Tuesday, May 14, 2024

It takes a village, or at least a good friend....

You may have heard me speak about Lighthouse Charities - a local non profit that supports immigrants coming to our country. They provide so many services and opportunities, it makes my head spin! 

Seriously, the work they do there for their clients is stunning, and they've just broadened their scope to include a local garden. They'll be able to grow fruit and vegetables for their clients, along with giving them meaningful agricultural opportunities. So when they asked me if I could build the top roof for this wishing well for their butterfly garden, I took a drive there to get some measurements. 

This area is named Maggie's garden, in honor of the non-profit founder's granddaughter. Maggie was born with a condition that didn't leave a lot of hope for her health. But she's defied the odds!

The wishing well isn't huge - less than four feet in diameter. 

The measurements I took let me do some geometry, which I love. 

(Thanks Miss Gibson!) 

Once I had a solid idea of what to build, I called a buddy for help. This is one of those projects that is better with two people, rather than one. And Dennis offered his shop and skill to complete this. 


We started with the skirting, since that was the one dimension that we had to stick to... and this hexagon was way to big for a strap clamp to told it together. That's when Dennis went "old school" and pulled out his spring clamps. You just don't see many craftsmen who own these, let along actually use them! But they're invaluable for clamping off shapes - like crown molding corners, or... well... a project like this!

I was really trying to keep this within budget, since building material prices are through the roof! (No pun intended!) So we needed a short piece of 4x6 for that center column, where all the rafters are attached. Sure enough, Dennis happened to see a short piece of scrap near a construction site and that saved us from having to buy a timber. 

Weird how that works out sometimes! We sheathed it with some exterior plywood - and then started laying cedar shingles. 

Wow - have the prices for these shingles skyrocketed!  

If I remember Carpentry 101 from back in my union days, a square of shingles will cover about 100 square feet. And there are 3 bundles in each square. So a bundle - in theory - will cover around 33 square feet.  One bundle would do!

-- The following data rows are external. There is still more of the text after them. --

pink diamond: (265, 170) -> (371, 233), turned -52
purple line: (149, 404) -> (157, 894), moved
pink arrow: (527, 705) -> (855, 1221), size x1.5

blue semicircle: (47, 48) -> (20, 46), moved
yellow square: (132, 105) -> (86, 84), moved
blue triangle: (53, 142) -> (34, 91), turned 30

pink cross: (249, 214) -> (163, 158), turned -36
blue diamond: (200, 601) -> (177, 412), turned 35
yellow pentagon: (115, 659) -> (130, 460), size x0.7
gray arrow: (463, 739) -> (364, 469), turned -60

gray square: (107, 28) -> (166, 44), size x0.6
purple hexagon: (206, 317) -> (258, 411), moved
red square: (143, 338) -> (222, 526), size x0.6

It took a minute to track down a roofing supply house that sold these cedar shingles - and I almost had a coronary when I heard the pricing. Even then - there are different grades of these, and for budgetary reasons - I chose the cheapest grade.  

We even ran a bit short and had to make do with one or two shingles that we fabricated out of some leftover cedar boards. 

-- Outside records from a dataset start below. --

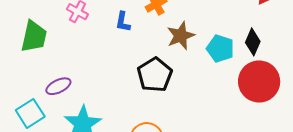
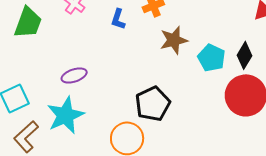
black pentagon: (155, 75) -> (153, 104), moved
purple ellipse: (58, 86) -> (74, 75), moved

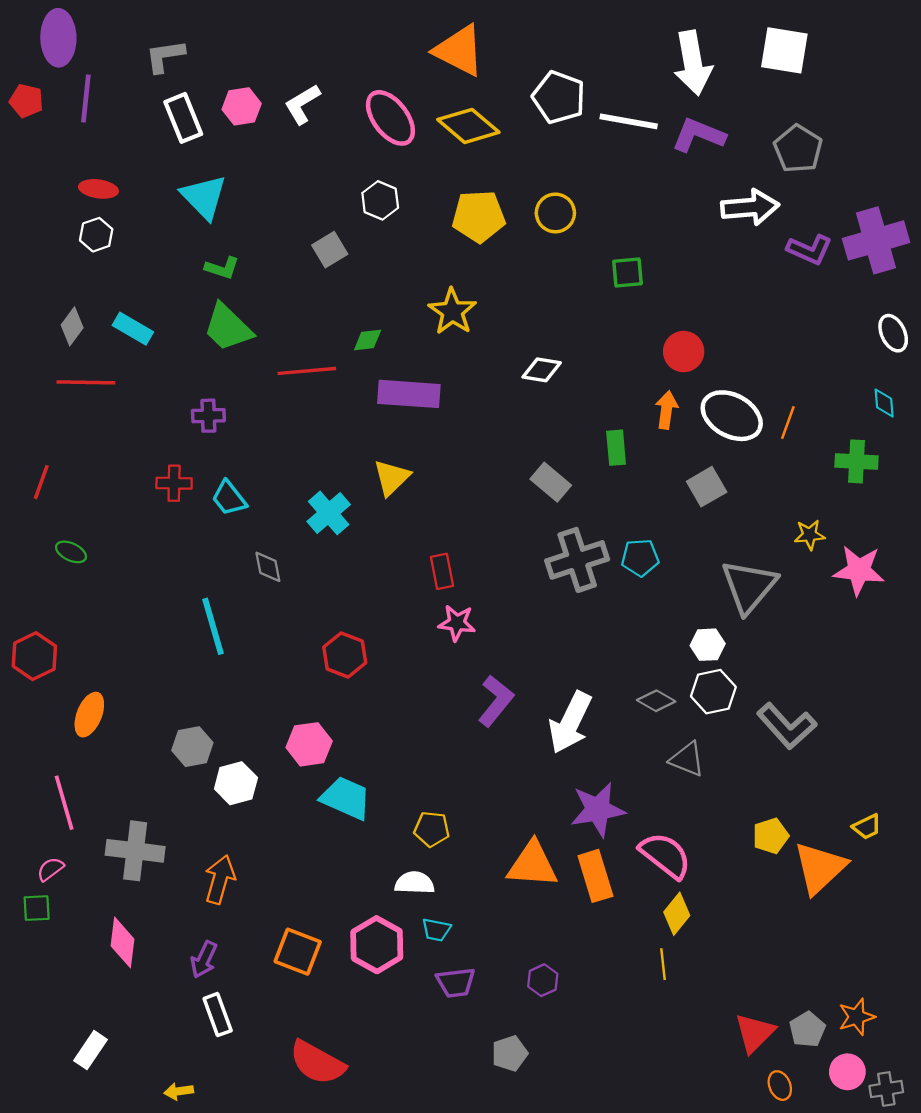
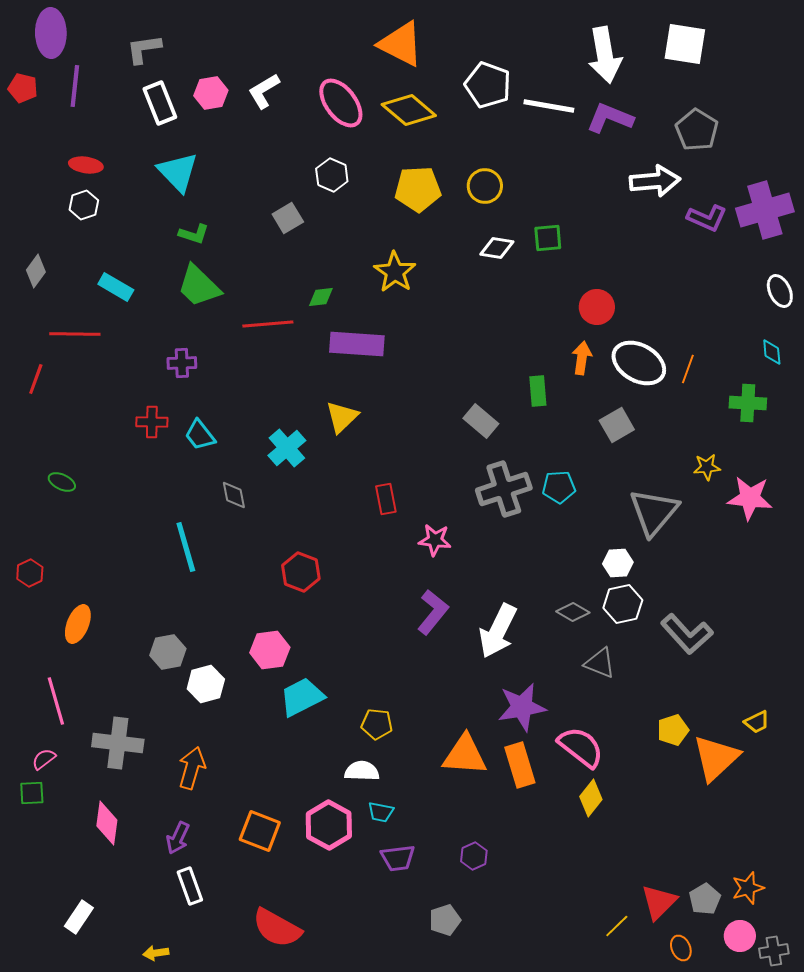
gray diamond: (72, 326) -> (36, 271), moved
white diamond: (542, 370) -> (497, 248), moved
red line: (41, 482) -> (36, 379), moved
pink star: (457, 623) -> (435, 540), moved
red hexagon: (34, 656) -> (30, 573), size x0.7
cyan trapezoid: (346, 798) -> (302, 697), turned -51
yellow line: (663, 964) -> (617, 926), moved, turned 52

When we finished - Dennis (always the artisan!) decided the roof needed a finial, so he popped a piece of wood in his lathe and turned one in about 15 minutes.

And finally - the piece was complete! 

It's always tricky doing field measurements and then building something off site, but luckily - when I brought the piece over to the garden - it fit perfectly! I love everything about making pieces like this - the spirit of helping a nonprofit, the collaboration with another artist, and the thought that this wishing well will be here for many years, in the middle of Maggie's butterfly garden.